The image of August, asleep at his desk, returned again.
His eyelashes. So long, so delicate.
The ribbon that had slipped free from his braid.
Elias had been the one to ease it fully loose—slowly, reverently, like undoing the strings of a sacred instrument. The strands had tumbled like woven light, cool and silken between his fingers. He'd combed his hand through them without thought, marveling at the sheer softness, at how something could feel like spun silver.
And the way August leaned into it.
Not fully conscious. But not resisting either. That small gesture—that fragile trust—had nearly undone him.

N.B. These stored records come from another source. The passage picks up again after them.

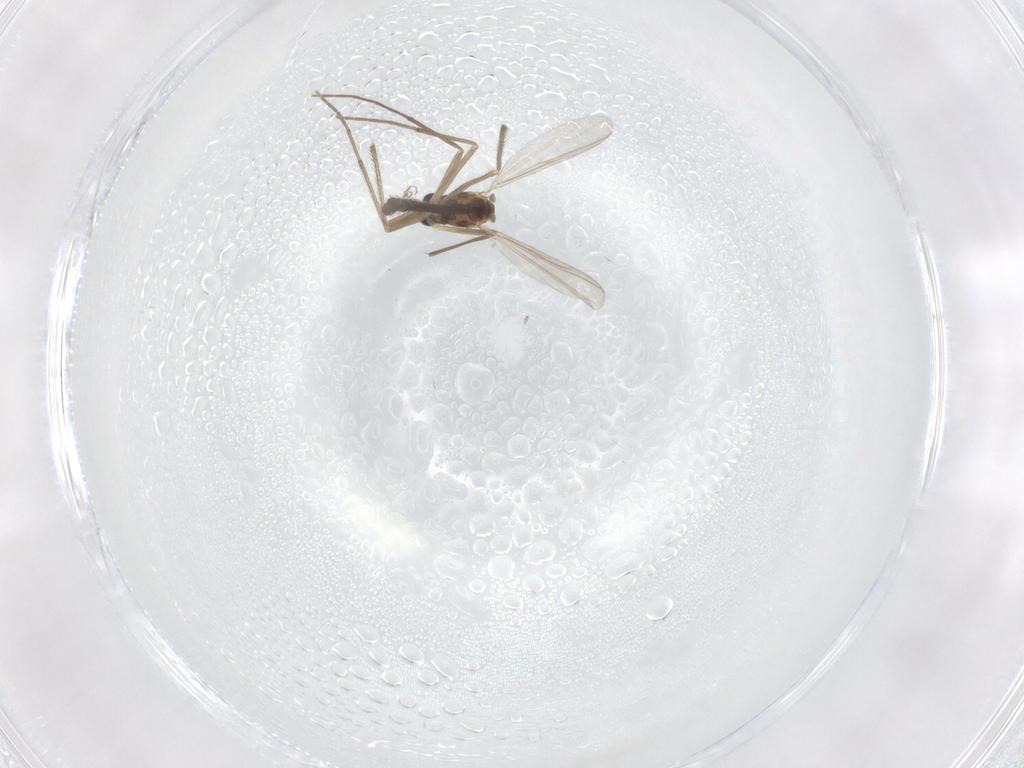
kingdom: Animalia
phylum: Arthropoda
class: Insecta
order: Diptera
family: Chironomidae
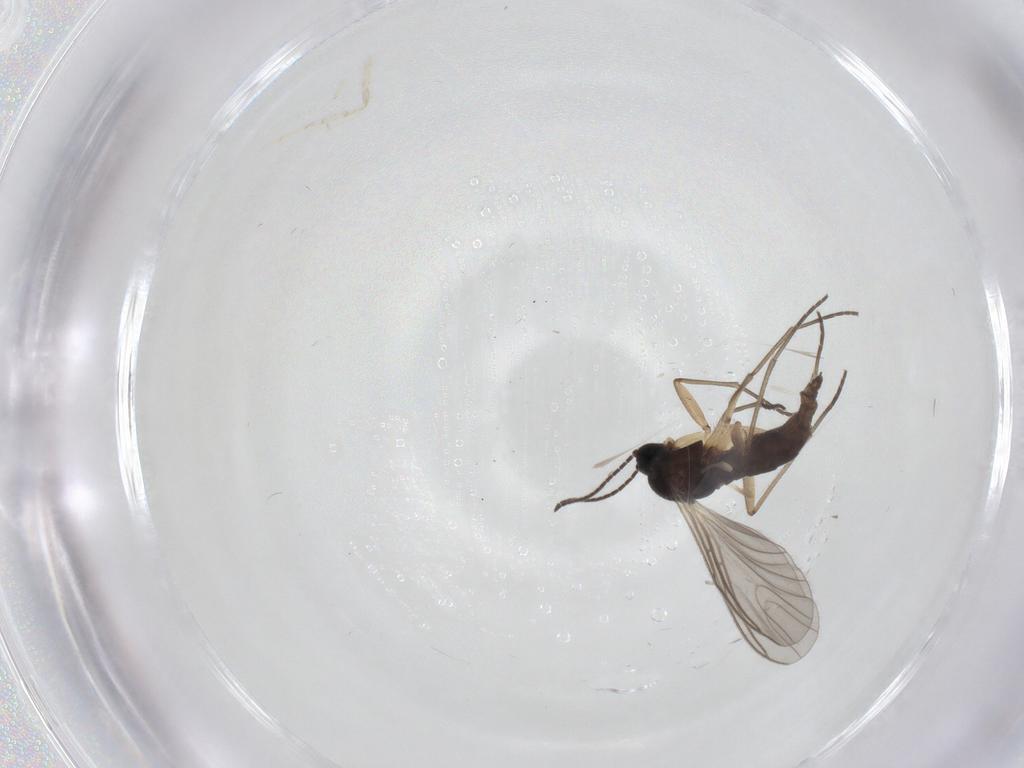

Now, in the silence of his own room, Elias lifted one hand again and held it up before his eyes. A memory. A question.
Would August remember that he carried him?
Would he remember the way Elias bent to whisper "goodnight" beside his temple, so softly the word barely touched the air?
He wasn't sure he wanted him to.
He wasn't sure he could survive it if he did.
His hand dropped again.
The chair was warm now beneath him. His body, already heavy with fatigue, slouched deeper. The night tugged gently at the edges of his consciousness like a lullaby sung without words.
For a few long minutes, he did not sleep. Not quite.
Instead, his mind wandered down dim, twisting corridors. He saw August as a child—paler, thinner, hiding behind velvet curtains in some long-forgotten corridor of a burning manor. He saw shadows, cloaks, and silver blades. He saw blood.
He saw his own hands, trying to hold back fate.
But then—suddenly—the dream shifted.
They were in a field.
No war. No cloaks. No blood.
Just August, sitting in a meadow with flowers braided through his hair, wind tossing his curls, sunlight clinging to his shoulders like lace. Elias walked toward him in the dream, slowly. He reached out.
But just before he touched him—
A soft knock on the door.
Elias's eyes opened.
Only a second had passed. Or perhaps an hour.
No one entered.
No one repeated the knock.
He stared at the door a moment longer. Then slowly, he let out a breath. The dream was already fading.
He leaned back again.
This time, when his eyes shut, they did not open.
The rhythm of his breath evened. His chest rose and fell in the same gentle cadence as the lake outside the manor. And with each breath, his body drifted further from the waking world.
Thoughts dissolved. Images softened.
And at last—Elias fell asleep.
Alone in his room. Dreaming of fields he had never seen.
And a boy with silver hair who never truly left his arms.